● **Aim of the exercise**
Stop after the line that contains "text_box [74, 714, 160, 800]"; until then, restate each line of the entries word for word from the very first.

━━━━━━

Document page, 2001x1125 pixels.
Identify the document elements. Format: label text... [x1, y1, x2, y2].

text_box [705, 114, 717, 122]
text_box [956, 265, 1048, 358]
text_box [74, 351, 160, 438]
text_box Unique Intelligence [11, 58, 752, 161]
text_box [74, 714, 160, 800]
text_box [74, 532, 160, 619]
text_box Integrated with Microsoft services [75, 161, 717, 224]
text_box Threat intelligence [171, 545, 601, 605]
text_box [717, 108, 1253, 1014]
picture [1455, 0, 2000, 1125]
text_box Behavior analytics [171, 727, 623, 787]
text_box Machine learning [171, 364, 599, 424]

━━━━━━

● **Reply**
Document page, 2001x1125 pixels.
Identify the document elements. Format: label text... [x1, y1, x2, y2].

text_box [705, 114, 717, 122]
text_box [956, 265, 1048, 358]
text_box [74, 351, 160, 438]
text_box Unique Intelligence [11, 58, 752, 161]
text_box [74, 714, 160, 800]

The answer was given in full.